Um instantâneo da vida de Edim como estudante de graduação na Howard University durante esse período deveria fazer qualquer professor pensar duas vezes antes de julgar os alunos que cochilam nas aulas. Ela acordou às 5 da manhã para lavar e alimentar a mãe e conversar com Maurice sobre quem iria buscar o irmão mais novo na escola e comprar comida. Então, ela escreve: “Eu tinha minhas próprias aulas para assistir, uma sessão de tutoria para administrar, o desafio diário de fingir ser uma estudante universitária mediana, feliz e funcional, e não uma zeladora desesperada e exausta, irmã e filha que mal conseguia mantenha as luzes acesas.
Ela também se preocupou com a segurança de seus irmãos após o espancamento de Rodney King e outros incidentes de brutalidade policial. “The Fire Next Time”, de Baldwin, deu-lhe “o vocabulário para descrever aquele impulso impotente de tentar proteger as pessoas que você ama de um sistema que você não pode controlar”.
Enquanto Edim lutava para entender tanto a mãe que ela tinha quanto a mãe que havia perdido, ela leu “Sister Outsider”, de Audre Lorde, e um interruptor foi acionado. “Minha própria mãe me ensinou a sobreviver desde muito cedo com seu próprio exemplo”, escreve Lorde. “Seus silêncios também me ensinaram isolamento, fúria, desconfiança, auto-rejeição e tristeza.” A sobrevivência, acrescenta o escritor, é o maior presente e “às vezes, para as mães negras, é o único presente possível”.
Com a ajuda de Lorde, Edim percebeu que agora estava verdadeiramente órfã de mãe – coincidentemente, enquanto estava num avião para a Nigéria para se reconectar com o pai e tornar-se, depois de mais de uma década de separação, “mais uma vez filha de alguém”. ” No final das contas, seus pais retornaram à sua vida por meio de uma série quase milagrosa de eventos que melhor aproveitamos sem spoilers.

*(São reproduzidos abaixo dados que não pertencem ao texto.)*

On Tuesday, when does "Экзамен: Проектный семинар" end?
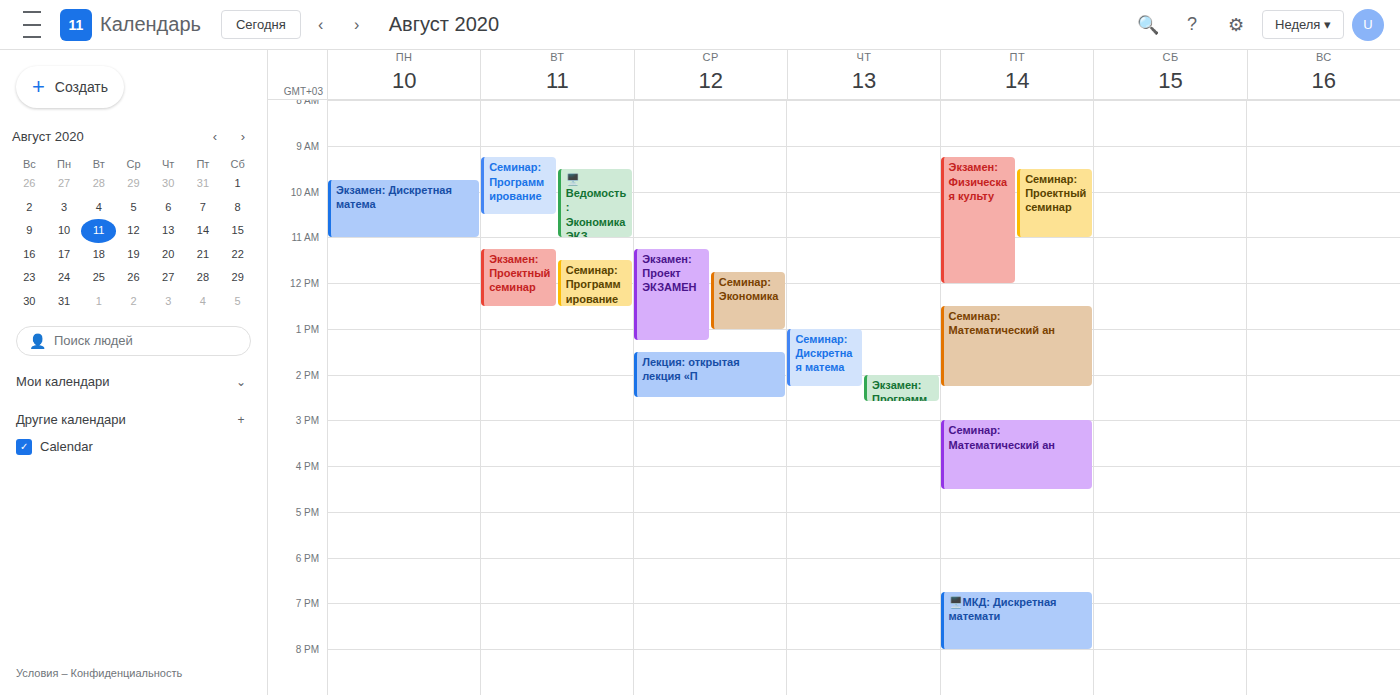
12:30 PM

O primeiro livro de Edim, “Garota negra erudita: descobrindo nossas histórias, nos descobrindo”, é uma antologia escrita por autores negros que responde à pergunta “Quando você se viu pela primeira vez na literatura?” “Gather Me” é sua própria resposta.
Você poderia lê-lo apenas por seu espetacular arco narrativo, mas não o faça. Leia-o para ver como as bibliotecas podem ser um refúgio crucial para crianças cuja vida doméstica é difícil de gerir. Leia para ver como os currículos do ensino médio dominados pelos brancos podem apagar e invalidar os alunos negros. Leia porque muitos dos livros que nutriram, guiaram e capacitaram Edim são aqueles que os republicanos do MAGA desejam banir.
E leia porque, como Baldwin disse uma vez: “Você acha que sua dor e seu desgosto não têm precedentes na história do mundo, mas então você lê”.
Margot Mifflin é professora da City University of New York e autora, mais recentemente, de “Procurando pela Miss América: A busca de 100 anos de um concurso para definir a feminilidade.